Foxee Prawn GP Orange
By Josh Linn, the Fly Czar
By Josh Linn, the Fly Czar
Shank: 40mm Shank
Stinger Loop: Senyo Intruder Wire
Hook: Gamakatsu Octopus size 1 or 2
Thread: 140- Denier Red
Butt: Ice Dub Red- Spun in a dubbing loop
Tail: Long Arctic fox tail Orange, topped with holographic flashabou, Golden Pheasant Tippet(center Trimmed out) and a golden pheasant shoulder feather natural.
Rear hackle: Extra Large Guinea Hen Orange
Body: Small cactus chenille, burnt orange, paltered with a grizzly saddle hackle , Orange
Wing: Arctic fox tail Orange
Collar: Extra Large Guinea hen Orange
Overwing: Pair of golden pheasant shoulder feather natural
When Charles teamed up with solitude to produce his flies they immediately became a success. He’s had a number of great hits, including the Hoh Bo Spey, Foxee Dog, and the Foxee Prawn. One of the things you immediately notice is that most of his flies have a very mobile wing made from arctic fox and that they are unweighted. Charles feels that weighing the fly kills some of the natural swimming motion from the current.
Over the last 10 or so years I have fished many of Charles St. Pierre’s flies personally and have had many clients land their first steelhead on one.

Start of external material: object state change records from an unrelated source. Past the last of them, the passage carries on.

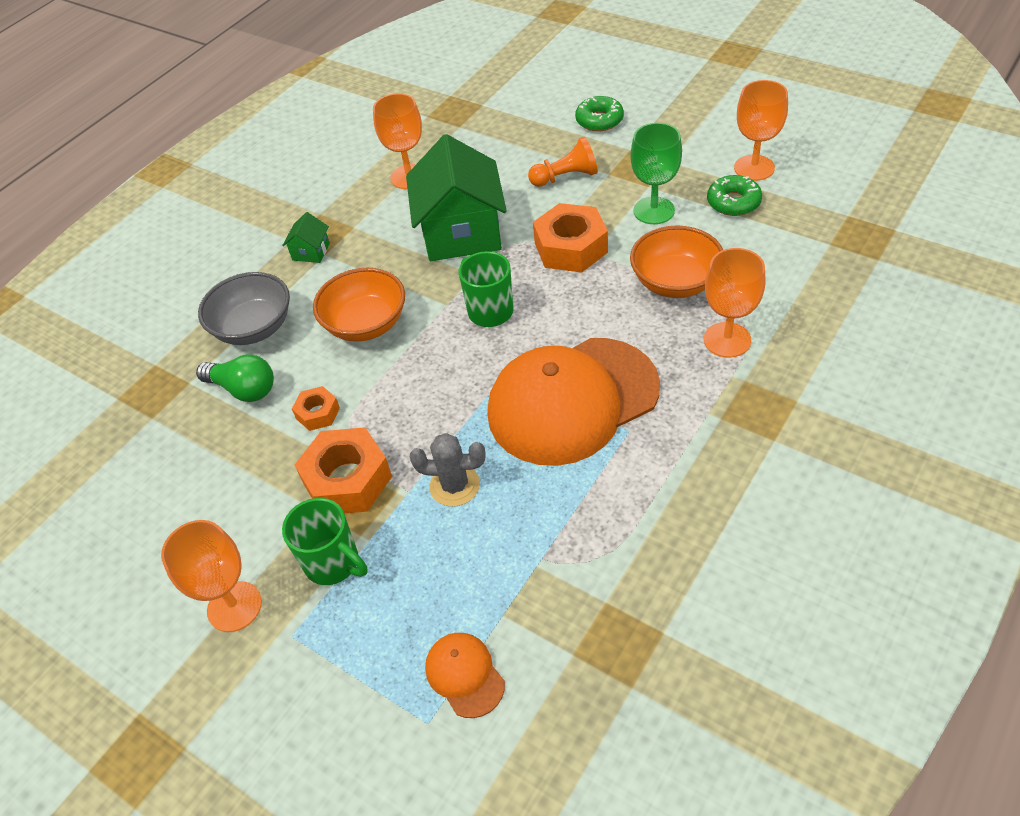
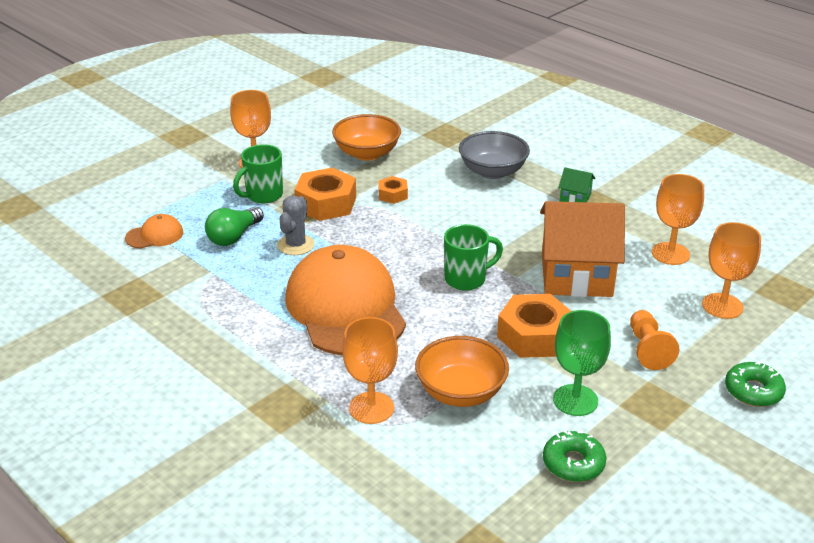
camera: 95 degrees right, 15 degrees down
green light bulb [196,354,274,402] -> green light bulb moved to [205,207,264,246]
orange bowl [313,268,405,342] -> orange bowl moved to [332,114,401,161]
green house [406,134,507,261] -> orange house [540,201,625,297]
orange goblet [734,80,788,181] -> orange goblet moved to [702,222,761,319]

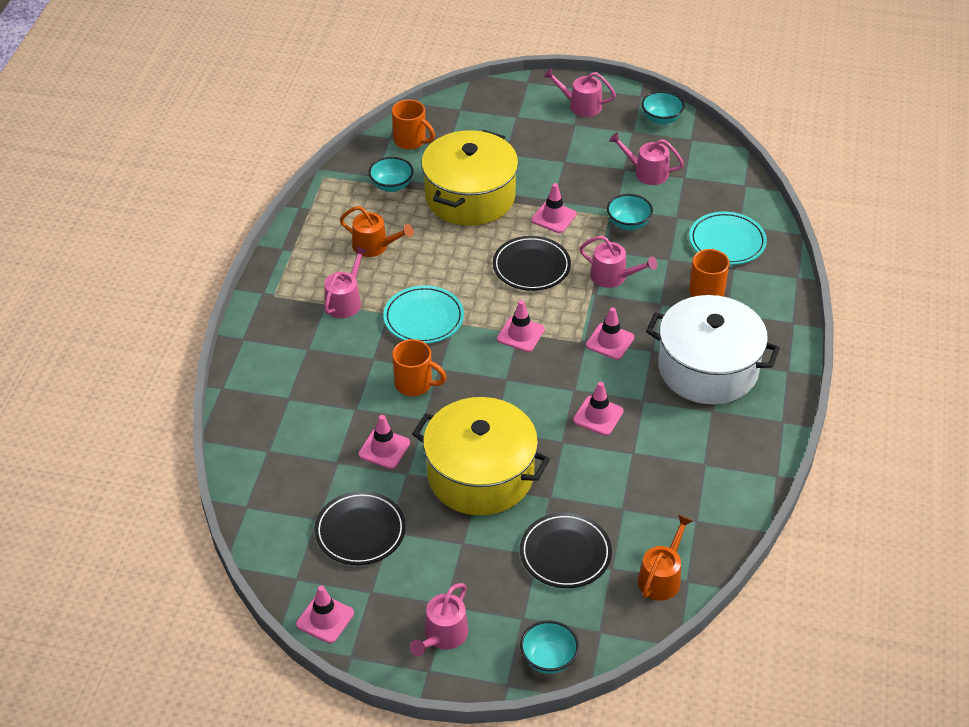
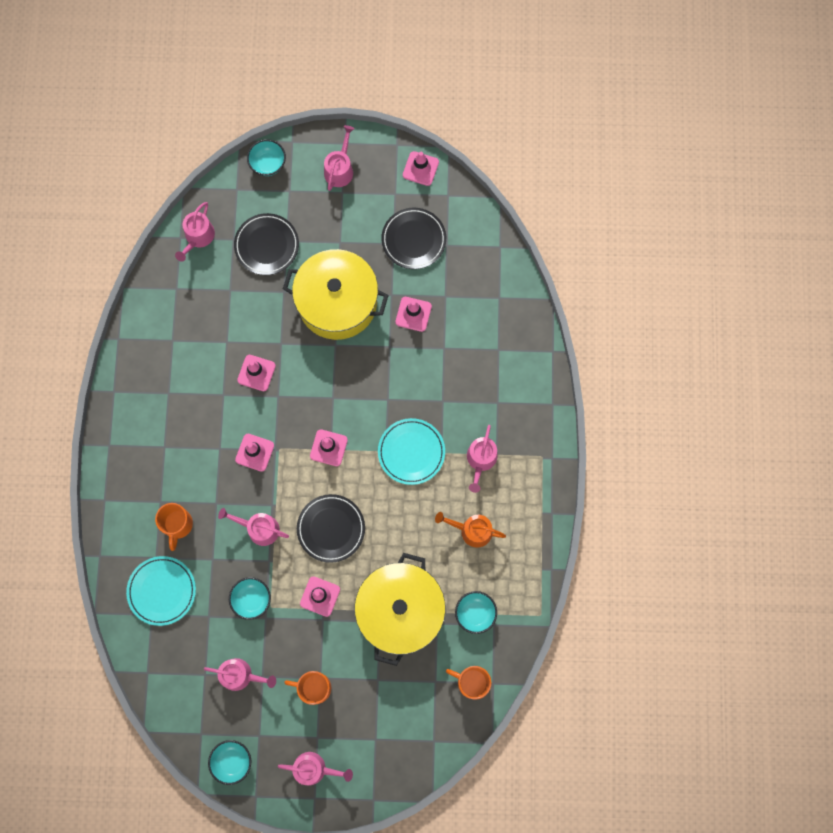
camera: 170 degrees right, 30 degrees up
orange mug [392,339,447,396] -> orange mug moved to [284,671,331,705]
orange watering can [638,515,692,601] -> pink watering can [175,202,215,262]
white pot [646,295,780,404] -> none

On one such occasion a few years back a client ventured west from New Jersey to fish for the legendary Pacific Northwest steelhead. Malcolm prepped for the adventure by attending a winter steelhead school followed-up with a few guided days on the Sandy.
By day three of his guided adventure Malcolm was struggling with his casting and was yet to hook a fish. Throughout the long cold days he remained amazingly optimistic. The Sandy river was running high and the rain could only be considered a deluge. It appeared as though the river would soon blow out.
We pulled into a run known as “I don’t know.” It had been producing fish when the river was on the rise. Needing to mix it up a bit and change Malcom’s luck, I made the executive decision to search Malcom’s fly box for something that had a large profile, black, blue and easy to cast. Immediately my eye was drawn to a Charles St. Pierre blue Foxee Prawn. As I removed it from the box Malcom’s eyes lit up with a new spark of rejuvenated hope.
We started high on the sandy beach working our way down into to the tail out. Malcolm was refreshed and
fishing better with more confidence. It is amazing what a simple fly change can do to brighten even the rainiest of winter days and spirits.
Malcom swung the Foxee Prawn across a deep trench when it happened. The line pulled tight. The reel started to click. Fish on! Malcom set the hook and became a little disoriented with excitement. In an instant he forgot everything he had learned. The excitement of a first steelhead can do that to anyone. Often in times like that it ends with either a lost fish or an accidental swim in the river for the excited angler.
Malcom was no exception to that trend. He fell into the cold wintery Sandy river. The ever optimistic Malcom didn’t let being soaked on a winter day dampen his spirits. He fought on. Soon after he won the battle bringing a small wild hen to hand. After a photo and quick release Malcom was still smiling when he said, “I think it is time for lobster. I’m done. Let’s celebrate.” Celebrate we did!